> _READING TEXT_:
****

Skip to main content

A DSL for Peephole Transformation Rules of Integer Operations in the PyPy JIT

As is probably apparent from the sequence of blog posts about the topic in the last year, I have been thinking about and working on integer optimizations in the JIT compiler a lot. This work was mainly motivated by Pydrofoil, where integer operations matter a lot more than for your typical Python program.

In this post I'll describe my most recent change, which is a new small domain specific language that I implemented to specify peephole optimizations on integer operations in the JIT. It uses pattern matching to specify how (sequences of) integer operations should be simplified and optimized. The rules are then compiled to RPython code that then becomes part of the JIT's optimization passes.

To make it less likely to introduce incorrect optimizations into the JIT, the rules are automatically proven correct with Z3 as part of the build process (for a more hands-on intro to how that works you can look at the knownbits post). In this blog post I want to motivate why I introduced the DSL and give an introduction to how it works.

Motivation

This summer, after I wrote my scripts to mine JIT traces for missed optimization opportunities, I started implementing a few of the integer peephole rewrite that the script identified. Unfortunately, doing so led to the problem that the way we express these rewrites up to now is very imperative and verbose. Here's a snippet of RPython code that shows some rewrites for integer multiplication (look at the comments to see what the different parts actually do). You don't need to understand the code in detail, but basically it's in very imperative style and there's quite a lot of boilerplate.

def optimize_INT_MUL(self, op):
    arg0 = get_box_replacement(op.getarg(0))
    b0 = self.getintbound(arg0)
    arg1 = get_box_replacement(op.getarg(1))
    b1 = self.getintbound(arg1)

    if b0.known_eq_const(1):
        # 1 * x == x
        self.make_equal_to(op, arg1)
    elif b1.known_eq_const(1):
        # x * 1 == x
        self.make_equal_to(op, arg0)
    elif b0.known_eq_const(0) or b1.known_eq_const(0):
        # 0 * x == x * 0 == 0
        self.make_constant_int(op, 0)
    else:
        for lhs, rhs in [(arg0, arg1), (arg1, arg0)]:
            lh_info = self.getintbound(lhs)
            if lh_info.is_constant():
                x = lh_info.get_constant_int()

****

[Stored data entries]
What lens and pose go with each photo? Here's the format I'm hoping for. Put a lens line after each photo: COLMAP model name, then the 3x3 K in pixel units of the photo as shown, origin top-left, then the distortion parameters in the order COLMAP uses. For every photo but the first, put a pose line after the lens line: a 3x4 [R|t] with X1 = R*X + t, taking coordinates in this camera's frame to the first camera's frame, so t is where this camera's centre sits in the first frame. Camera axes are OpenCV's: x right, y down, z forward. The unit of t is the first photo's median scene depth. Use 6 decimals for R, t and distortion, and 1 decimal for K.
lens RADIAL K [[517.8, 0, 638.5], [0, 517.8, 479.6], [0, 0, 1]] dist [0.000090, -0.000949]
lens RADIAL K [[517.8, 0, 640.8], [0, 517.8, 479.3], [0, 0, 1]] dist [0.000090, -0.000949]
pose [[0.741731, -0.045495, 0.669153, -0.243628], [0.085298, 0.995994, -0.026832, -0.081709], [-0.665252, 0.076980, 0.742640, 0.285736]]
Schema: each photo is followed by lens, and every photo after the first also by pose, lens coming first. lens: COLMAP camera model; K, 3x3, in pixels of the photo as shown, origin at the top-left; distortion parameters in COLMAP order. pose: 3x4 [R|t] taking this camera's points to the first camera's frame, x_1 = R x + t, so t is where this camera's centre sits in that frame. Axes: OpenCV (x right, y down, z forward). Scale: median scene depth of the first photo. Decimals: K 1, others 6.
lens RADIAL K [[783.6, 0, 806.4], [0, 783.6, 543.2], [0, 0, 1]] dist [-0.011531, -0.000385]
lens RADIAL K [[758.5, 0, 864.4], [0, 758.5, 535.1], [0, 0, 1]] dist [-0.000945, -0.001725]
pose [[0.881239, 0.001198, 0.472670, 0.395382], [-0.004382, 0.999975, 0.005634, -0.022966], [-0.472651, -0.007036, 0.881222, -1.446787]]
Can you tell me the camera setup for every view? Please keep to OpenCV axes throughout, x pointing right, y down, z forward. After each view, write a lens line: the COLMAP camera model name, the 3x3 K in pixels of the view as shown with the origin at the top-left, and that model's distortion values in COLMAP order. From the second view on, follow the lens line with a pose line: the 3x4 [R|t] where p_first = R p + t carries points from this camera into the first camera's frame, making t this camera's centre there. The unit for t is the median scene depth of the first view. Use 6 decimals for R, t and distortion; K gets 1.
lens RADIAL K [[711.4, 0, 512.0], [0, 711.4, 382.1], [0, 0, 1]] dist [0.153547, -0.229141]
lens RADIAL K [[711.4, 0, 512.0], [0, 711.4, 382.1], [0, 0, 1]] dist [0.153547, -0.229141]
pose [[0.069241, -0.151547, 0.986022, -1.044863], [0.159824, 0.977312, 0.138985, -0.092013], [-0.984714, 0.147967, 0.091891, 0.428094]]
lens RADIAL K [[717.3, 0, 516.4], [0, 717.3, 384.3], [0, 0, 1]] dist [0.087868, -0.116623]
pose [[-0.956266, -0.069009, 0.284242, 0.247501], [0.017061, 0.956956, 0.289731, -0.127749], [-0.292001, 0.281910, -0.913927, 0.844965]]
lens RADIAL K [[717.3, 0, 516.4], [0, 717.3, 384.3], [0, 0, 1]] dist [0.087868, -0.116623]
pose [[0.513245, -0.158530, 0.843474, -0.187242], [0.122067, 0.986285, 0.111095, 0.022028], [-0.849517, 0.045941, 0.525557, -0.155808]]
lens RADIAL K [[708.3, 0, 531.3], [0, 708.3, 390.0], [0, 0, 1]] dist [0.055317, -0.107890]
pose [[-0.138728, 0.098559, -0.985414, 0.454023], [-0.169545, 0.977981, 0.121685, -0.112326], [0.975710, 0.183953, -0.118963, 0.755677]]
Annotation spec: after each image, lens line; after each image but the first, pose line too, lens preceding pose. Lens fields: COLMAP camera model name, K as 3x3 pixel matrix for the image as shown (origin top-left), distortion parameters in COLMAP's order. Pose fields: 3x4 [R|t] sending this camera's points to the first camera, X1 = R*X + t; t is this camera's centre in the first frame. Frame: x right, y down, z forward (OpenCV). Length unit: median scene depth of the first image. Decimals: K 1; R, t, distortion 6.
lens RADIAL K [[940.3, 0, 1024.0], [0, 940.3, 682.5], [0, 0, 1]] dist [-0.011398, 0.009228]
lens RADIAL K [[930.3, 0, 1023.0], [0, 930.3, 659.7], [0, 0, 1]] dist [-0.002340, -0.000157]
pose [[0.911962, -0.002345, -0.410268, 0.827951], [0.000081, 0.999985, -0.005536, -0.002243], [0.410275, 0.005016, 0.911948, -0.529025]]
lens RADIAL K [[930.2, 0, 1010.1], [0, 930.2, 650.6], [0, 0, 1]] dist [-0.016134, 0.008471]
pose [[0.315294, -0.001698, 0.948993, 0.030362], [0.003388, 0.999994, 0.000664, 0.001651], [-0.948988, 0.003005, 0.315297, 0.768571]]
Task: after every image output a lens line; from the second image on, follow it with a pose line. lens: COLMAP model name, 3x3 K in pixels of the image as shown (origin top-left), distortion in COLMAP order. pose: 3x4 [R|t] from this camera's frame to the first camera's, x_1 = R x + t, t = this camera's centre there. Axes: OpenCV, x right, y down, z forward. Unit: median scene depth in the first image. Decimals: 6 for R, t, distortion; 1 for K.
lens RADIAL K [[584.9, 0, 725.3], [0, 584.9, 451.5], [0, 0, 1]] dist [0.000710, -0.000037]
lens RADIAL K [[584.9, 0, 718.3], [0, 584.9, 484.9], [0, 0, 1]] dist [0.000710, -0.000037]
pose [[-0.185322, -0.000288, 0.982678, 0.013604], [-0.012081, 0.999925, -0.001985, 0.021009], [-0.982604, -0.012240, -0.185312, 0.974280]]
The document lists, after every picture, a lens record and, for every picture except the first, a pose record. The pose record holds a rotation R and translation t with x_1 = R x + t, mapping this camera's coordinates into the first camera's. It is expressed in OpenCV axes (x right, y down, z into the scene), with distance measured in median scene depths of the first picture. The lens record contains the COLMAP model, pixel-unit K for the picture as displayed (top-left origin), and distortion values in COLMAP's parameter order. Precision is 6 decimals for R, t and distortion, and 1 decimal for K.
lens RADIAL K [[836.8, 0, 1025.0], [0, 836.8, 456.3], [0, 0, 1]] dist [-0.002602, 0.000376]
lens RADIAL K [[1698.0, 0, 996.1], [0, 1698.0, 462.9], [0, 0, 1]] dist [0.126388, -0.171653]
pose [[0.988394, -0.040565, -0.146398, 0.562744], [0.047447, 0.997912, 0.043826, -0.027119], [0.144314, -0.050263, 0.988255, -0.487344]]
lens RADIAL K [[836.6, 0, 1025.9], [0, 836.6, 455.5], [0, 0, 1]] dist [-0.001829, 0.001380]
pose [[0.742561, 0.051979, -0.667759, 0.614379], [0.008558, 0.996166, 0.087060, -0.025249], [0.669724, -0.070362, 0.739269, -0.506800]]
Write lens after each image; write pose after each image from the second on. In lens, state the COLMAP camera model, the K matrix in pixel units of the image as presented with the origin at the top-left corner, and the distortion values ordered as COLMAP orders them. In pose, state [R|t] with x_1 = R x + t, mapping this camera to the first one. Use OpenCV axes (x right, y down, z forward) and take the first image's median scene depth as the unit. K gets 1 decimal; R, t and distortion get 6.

****

> _PROBLEMS TO WORK ON_:
**a)** Write out every rewrite rule that appears as a comment in the code snippet of the PyPy JIT post.
**b)** Pick up the PyPy JIT post right after its last line and carry it on.
The stored data entries are material apart from the PyPy JIT post.

> _ANSWERS BELOW_:
**a)**
1 * x == x
x * 1 == x
0 * x == x * 0 == 0

**b)**
                if x & (x - 1) == 0:
                    # x * (2 ** c) == x << c
                    new_rhs = ConstInt(highest_bit(lh_info.get_constant_int()))
                    op = self.replace_op_with(op, rop.INT_LSHIFT, args=[rhs, new_rhs])
                    self.optimizer.send_extra_operation(op)
                    return
                elif x == -1:
                    # x * -1 == -x
                    op = self.replace_op_with(op, rop.INT_NEG, args=[rhs])
                    self.optimizer.send_extra_operation(op)
                    return
            else:
                # x * (1 << y) == x << y
                shiftop = self.optimizer.as_operation(get_box_replacement(lhs), rop.INT_LSHIFT)
                if shiftop is None:
                    continue
                if not shiftop.getarg(0).is_constant() or shiftop.getarg(0).getint() != 1:
                    continue
                shiftvar = get_box_replacement(shiftop.getarg(1))
                shiftbound = self.getintbound(shiftvar)
                if shiftbound.known_nonnegative() and shiftbound.known_lt_const(LONG_BIT):
                    op = self.replace_op_with(
                            op, rop.INT_LSHIFT, args=[rhs, shiftvar])
                    self.optimizer.send_extra_operation(op)
                    return
        return self.emit(op)

Adding more rules to these functions is very tedious and gets super confusing when the functions get bigger. In addition I am always worried about making mistakes when writing this kind of code, and there is no feedback at all about which of these rules are actually applied a lot in real programs.

Therefore I decided to write a small domain specific language with the goal of expressing these rules in a more declarative way. In the rest of the post I'll describe the DSL (most of that description is adapted from the documentation about it that I wrote).

The Peephole Rule DSL

Simple transformation rules

The rules in the DSL specify how integer operation can be transformed into cheaper other integer operations. A rule always consists of a name, a pattern, and a target. Here's a simple rule:

add_zero: int_add(x, 0)
    => x

The name of the rule is add_zero. It matches operations in the trace of the form int_add(x, 0), where x will match anything and 0 will match only the constant zero. After the => arrow is the target of the rewrite, i.e. what the operation is rewritten to, in this case x.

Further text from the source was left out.